---- Provided records

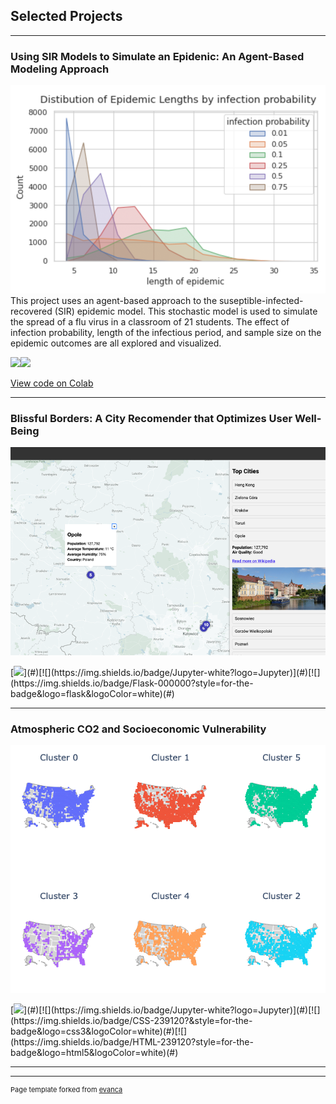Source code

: ## Selected Projects

---

### Using SIR Models to Simulate an Epidenic: An Agent-Based Modeling Approach
<img src="images/flu_sim_thumbnail.png?raw=true"/>
This project uses an agent-based approach to the suseptible-infected-recovered (SIR) epidemic model. This stochastic model is used to simulate the spread of a flu virus in a classroom of 21 students. The effect of infection probability, length of the infectious period, and sample size on the epidemic outcomes are all explored and visualized.

[![](https://img.shields.io/badge/Python-14354C?style=for-the-badge&logo=python&logoColor=white)](#)[![](https://img.shields.io/badge/Jupyter-white?logo=Jupyter)](#)

[View code on Colab]([https://colab.research.google.com/drive/1eMRq-WAtegW5_J5OhTPWoeB3QNf64D-A?usp=sharing](https://github.com/joannarashid/flu_sim))

---

### Blissful Borders: A City Recomender that Optimizes User Well-Being
<img src="images/bb_app_thumbnail.png?raw=true"/>

[![]([https://img.shields.io/badge/Python-white?logo=Python](https://img.shields.io/badge/Python-14354C?style=for-the-badge&logo=python&logoColor=white))](#)[![](https://img.shields.io/badge/Jupyter-white?logo=Jupyter)](#)[![](https://img.shields.io/badge/Flask-000000?style=for-the-badge&logo=flask&logoColor=white)(#)

---

### Atmospheric CO2 and Socioeconomic Vulnerability
<img src="images/co2_cluster_map.png?raw=true"/>

[![]([https://img.shields.io/badge/Python-white?logo=Python](https://img.shields.io/badge/Python-14354C?style=for-the-badge&logo=python&logoColor=white))](#)[![](https://img.shields.io/badge/Jupyter-white?logo=Jupyter)](#)[![](https://img.shields.io/badge/CSS-239120?&style=for-the-badge&logo=css3&logoColor=white)(#)[![](https://img.shields.io/badge/HTML-239120?style=for-the-badge&logo=html5&logoColor=white)(#)

---



---
<p style="font-size:11px">Page template forked from <a href="https://github.com/evanca/quick-portfolio">evanca</a></p>
<!-- Remove above link if you don't want to attibute -->
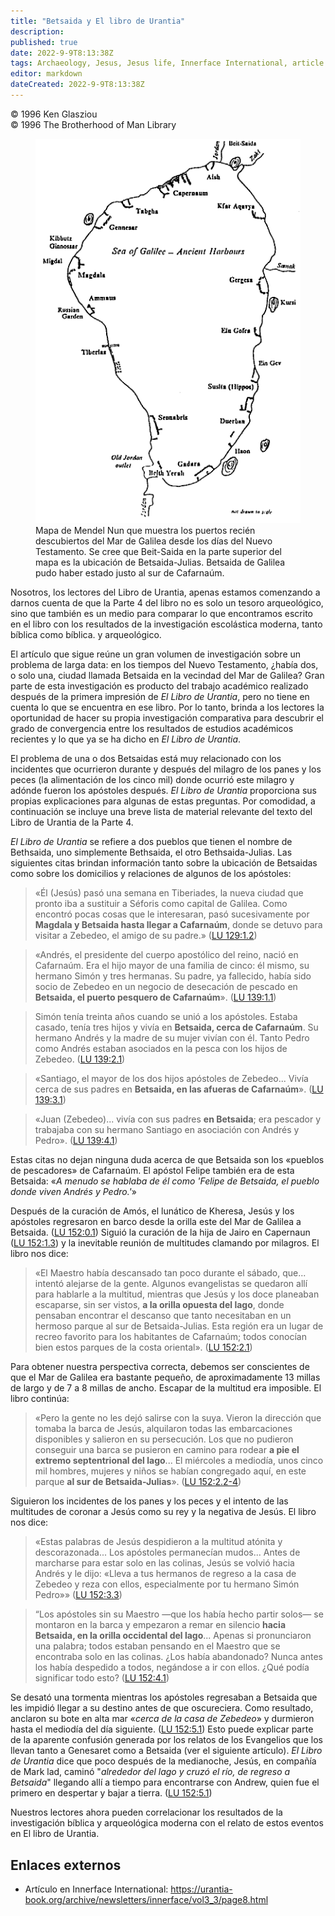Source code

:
 ```yaml
---
title: "Betsaida y El libro de Urantia"
description: 
published: true
date: 2022-9-9T8:13:38Z
tags: Archaeology, Jesus, Jesus life, Innerface International, article
editor: markdown
dateCreated: 2022-9-9T8:13:38Z
---
```


<p class="v-card v-sheet theme--light grey lighten-3 px-2">© 1996 Ken Glasziou<br>© 1996 The Brotherhood of Man Library</p>

<figure id="Figure_1" class="image urantiapedia image-style-align-right">
<img src="/image/article/Ken_Glasziou/Bethsaida_and_The_Urantia_Book/Bethsaida.png">
<figcaption>Mapa de Mendel Nun que muestra los puertos recién descubiertos del Mar de Galilea desde los días del Nuevo Testamento. Se cree que Beit-Saida en la parte superior del mapa es la ubicación de Betsaida-Julias. Betsaida de Galilea pudo haber estado justo al sur de Cafarnaúm.</figcaption>
</figure>

Nosotros, los lectores del Libro de Urantia, apenas estamos comenzando a darnos cuenta de que la Parte 4 del libro no es solo un tesoro arqueológico, sino que también es un medio para comparar lo que encontramos escrito en el libro con los resultados de la investigación escolástica moderna, tanto bíblica como bíblica. y arqueológico.

El artículo que sigue reúne un gran volumen de investigación sobre un problema de larga data: en los tiempos del Nuevo Testamento, ¿había dos, o solo una, ciudad llamada Betsaida en la vecindad del Mar de Galilea? Gran parte de esta investigación es producto del trabajo académico realizado después de la primera impresión de _El Libro de Urantia_, pero no tiene en cuenta lo que se encuentra en ese libro. Por lo tanto, brinda a los lectores la oportunidad de hacer su propia investigación comparativa para descubrir el grado de convergencia entre los resultados de estudios académicos recientes y lo que ya se ha dicho en _El Libro de Urantia_.

El problema de una o dos Betsaidas está muy relacionado con los incidentes que ocurrieron durante y después del milagro de los panes y los peces (la alimentación de los cinco mil) donde ocurrió este milagro y adónde fueron los apóstoles después. _El Libro de Urantia_ proporciona sus propias explicaciones para algunas de estas preguntas. Por comodidad, a continuación se incluye una breve lista de material relevante del texto del Libro de Urantia de la Parte 4.

_El Libro de Urantia_ se refiere a dos pueblos que tienen el nombre de Bethsaida, uno simplemente Bethsaida, el otro Bethsaida-Julias. Las siguientes citas brindan información tanto sobre la ubicación de Betsaidas como sobre los domicilios y relaciones de algunos de los apóstoles:

> «Él (Jesús) pasó una semana en Tiberiades, la nueva ciudad que pronto iba a sustituir a Séforis como capital de Galilea. Como encontró pocas cosas que le interesaran, pasó sucesivamente por **Magdala y Betsaida hasta llegar a Cafarnaúm**, donde se detuvo para visitar a Zebedeo, el amigo de su padre.» ([LU 129:1.2](/es/The_Urantia_Book/129#p1_2))

> «Andrés, el presidente del cuerpo apostólico del reino, nació en Cafarnaúm. Era el hijo mayor de una familia de cinco: él mismo, su hermano Simón y tres hermanas. Su padre, ya fallecido, había sido socio de Zebedeo en un negocio de desecación de pescado en **Betsaida, el puerto pesquero de Cafarnaúm**». ([LU 139:1.1](/es/The_Urantia_Book/139#p1_1))

> Simón tenía treinta años cuando se unió a los apóstoles. Estaba casado, tenía tres hijos y vivía en **Betsaida, cerca de Cafarnaúm**. Su hermano Andrés y la madre de su mujer vivían con él. Tanto Pedro como Andrés estaban asociados en la pesca con los hijos de Zebedeo. ([LU 139:2.1](/es/The_Urantia_Book/139#p2_1))

> «Santiago, el mayor de los dos hijos apóstoles de Zebedeo... Vivía cerca de sus padres en **Betsaida, en las afueras de Cafarnaúm**». ([LU 139:3.1](/es/The_Urantia_Book/139#p3_1))

> «Juan (Zebedeo)... vivía con sus padres **en Betsaida**; era pescador y trabajaba con su hermano Santiago en asociación con Andrés y Pedro». ([LU 139:4.1](/es/The_Urantia_Book/139#p4_1))

Estas citas no dejan ninguna duda acerca de que Betsaida son los «pueblos de pescadores» de Cafarnaúm. El apóstol Felipe también era de esta Betsaida: «_A menudo se hablaba de él como 'Felipe de Betsaida, el pueblo donde viven Andrés y Pedro.'_»

Después de la curación de Amós, el lunático de Kheresa, Jesús y los apóstoles regresaron en barco desde la orilla este del Mar de Galilea a Betsaida. ([LU 152:0.1](/es/The_Urantia_Book/152#p0_1)) Siguió la curación de la hija de Jairo en Capernaun ([LU 152:1.3](/es/The_Urantia_Book/152#p1_3)) y la inevitable reunión de multitudes clamando por milagros. El libro nos dice:

> «El Maestro había descansado tan poco durante el sábado, que... intentó alejarse de la gente. Algunos evangelistas se quedaron allí para hablarle a la multitud, mientras que Jesús y los doce planeaban escaparse, sin ser vistos, **a la orilla opuesta del lago**, donde pensaban encontrar el descanso que tanto necesitaban en un hermoso parque al sur de Betsaida-Julias. Esta región era un lugar de recreo favorito para los habitantes de Cafarnaúm; todos conocían bien estos parques de la costa oriental». ([LU 152:2.1](/es/The_Urantia_Book/152#p2_1))

Para obtener nuestra perspectiva correcta, debemos ser conscientes de que el Mar de Galilea era bastante pequeño, de aproximadamente 13 millas de largo y de 7 a 8 millas de ancho. Escapar de la multitud era imposible. El libro continúa:

> «Pero la gente no les dejó salirse con la suya. Vieron la dirección que tomaba la barca de Jesús, alquilaron todas las embarcaciones disponibles y salieron en su persecución. Los que no pudieron conseguir una barca se pusieron en camino para rodear **a pie el extremo septentrional del lago**... El miércoles a mediodía, unos cinco mil hombres, mujeres y niños se habían congregado aquí, en este parque **al sur de Betsaida-Julias**». ([LU 152:2.2-4](/es/The_Urantia_Book/152#p2_2))

Siguieron los incidentes de los panes y los peces y el intento de las multitudes de coronar a Jesús como su rey y la negativa de Jesús. El libro nos dice:

> «Estas palabras de Jesús despidieron a la multitud atónita y descorazonada... Los apóstoles permanecían mudos... Antes de marcharse para estar solo en las colinas, Jesús se volvió hacia Andrés y le dijo: «Lleva a tus hermanos de regreso a la casa de Zebedeo y reza con ellos, especialmente por tu hermano Simón Pedro»» ([LU 152:3.3](/es/The_Urantia_Book/152#p3_3))

> “Los apóstoles sin su Maestro —que los había hecho partir solos— se montaron en la barca y empezaron a remar en silencio **hacia Betsaida, en la orilla occidental del lago**... Apenas si pronunciaron una palabra; todos estaban pensando en el Maestro que se encontraba solo en las colinas. ¿Los había abandonado? Nunca antes los había despedido a todos, negándose a ir con ellos. ¿Qué podía significar todo esto? ([LU 152:4.1](/es/The_Urantia_Book/152#p4_1))

Se desató una tormenta mientras los apóstoles regresaban a Betsaida que les impidió llegar a su destino antes de que oscureciera. Como resultado, anclaron su bote en alta mar «_cerca de la casa de Zebedeo_» y durmieron hasta el mediodía del día siguiente. ([LU 152:5.1](/es/The_Urantia_Book/152#p5_1)) Esto puede explicar parte de la aparente confusión generada por los relatos de los Evangelios que los llevan tanto a Genesaret como a Betsaida (ver el siguiente artículo). _El Libro de Urantia_ dice que poco después de la medianoche, Jesús, en compañía de Mark lad, caminó "_alrededor del lago y cruzó el río, de regreso a Betsaida_" llegando allí a tiempo para encontrarse con Andrew, quien fue el primero en despertar y bajar a tierra. ([LU 152:5.1](/es/The_Urantia_Book/152#p5_1))

Nuestros lectores ahora pueden correlacionar los resultados de la investigación bíblica y arqueológica moderna con el relato de estos eventos en El libro de Urantia.

## Enlaces externos

- Artículo en Innerface International: https://urantia-book.org/archive/newsletters/innerface/vol3_3/page8.html


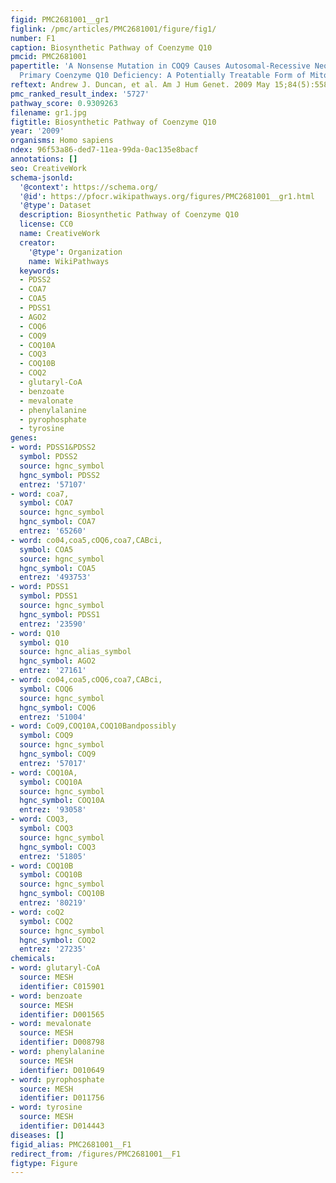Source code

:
 ```yaml
---
figid: PMC2681001__gr1
figlink: /pmc/articles/PMC2681001/figure/fig1/
number: F1
caption: Biosynthetic Pathway of Coenzyme Q10
pmcid: PMC2681001
papertitle: 'A Nonsense Mutation in COQ9 Causes Autosomal-Recessive Neonatal-Onset
  Primary Coenzyme Q10 Deficiency: A Potentially Treatable Form of Mitochondrial Disease.'
reftext: Andrew J. Duncan, et al. Am J Hum Genet. 2009 May 15;84(5):558-566.
pmc_ranked_result_index: '5727'
pathway_score: 0.9309263
filename: gr1.jpg
figtitle: Biosynthetic Pathway of Coenzyme Q10
year: '2009'
organisms: Homo sapiens
ndex: 96f53a86-ded7-11ea-99da-0ac135e8bacf
annotations: []
seo: CreativeWork
schema-jsonld:
  '@context': https://schema.org/
  '@id': https://pfocr.wikipathways.org/figures/PMC2681001__gr1.html
  '@type': Dataset
  description: Biosynthetic Pathway of Coenzyme Q10
  license: CC0
  name: CreativeWork
  creator:
    '@type': Organization
    name: WikiPathways
  keywords:
  - PDSS2
  - COA7
  - COA5
  - PDSS1
  - AGO2
  - COQ6
  - COQ9
  - COQ10A
  - COQ3
  - COQ10B
  - COQ2
  - glutaryl-CoA
  - benzoate
  - mevalonate
  - phenylalanine
  - pyrophosphate
  - tyrosine
genes:
- word: PDSS1&PDSS2
  symbol: PDSS2
  source: hgnc_symbol
  hgnc_symbol: PDSS2
  entrez: '57107'
- word: coa7,
  symbol: COA7
  source: hgnc_symbol
  hgnc_symbol: COA7
  entrez: '65260'
- word: co04,coa5,cOQ6,coa7,CABci,
  symbol: COA5
  source: hgnc_symbol
  hgnc_symbol: COA5
  entrez: '493753'
- word: PDSS1
  symbol: PDSS1
  source: hgnc_symbol
  hgnc_symbol: PDSS1
  entrez: '23590'
- word: Q10
  symbol: Q10
  source: hgnc_alias_symbol
  hgnc_symbol: AGO2
  entrez: '27161'
- word: co04,coa5,cOQ6,coa7,CABci,
  symbol: COQ6
  source: hgnc_symbol
  hgnc_symbol: COQ6
  entrez: '51004'
- word: CoQ9,COQ10A,COQ10Bandpossibly
  symbol: COQ9
  source: hgnc_symbol
  hgnc_symbol: COQ9
  entrez: '57017'
- word: COQ10A,
  symbol: COQ10A
  source: hgnc_symbol
  hgnc_symbol: COQ10A
  entrez: '93058'
- word: COQ3,
  symbol: COQ3
  source: hgnc_symbol
  hgnc_symbol: COQ3
  entrez: '51805'
- word: COQ10B
  symbol: COQ10B
  source: hgnc_symbol
  hgnc_symbol: COQ10B
  entrez: '80219'
- word: coQ2
  symbol: COQ2
  source: hgnc_symbol
  hgnc_symbol: COQ2
  entrez: '27235'
chemicals:
- word: glutaryl-CoA
  source: MESH
  identifier: C015901
- word: benzoate
  source: MESH
  identifier: D001565
- word: mevalonate
  source: MESH
  identifier: D008798
- word: phenylalanine
  source: MESH
  identifier: D010649
- word: pyrophosphate
  source: MESH
  identifier: D011756
- word: tyrosine
  source: MESH
  identifier: D014443
diseases: []
figid_alias: PMC2681001__F1
redirect_from: /figures/PMC2681001__F1
figtype: Figure
---
```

--------

▶ Task statement: Scan the data above and copy each line containing the word "pyrophosphate".

▶ Exercise solution:
  - pyrophosphate
- word: pyrophosphate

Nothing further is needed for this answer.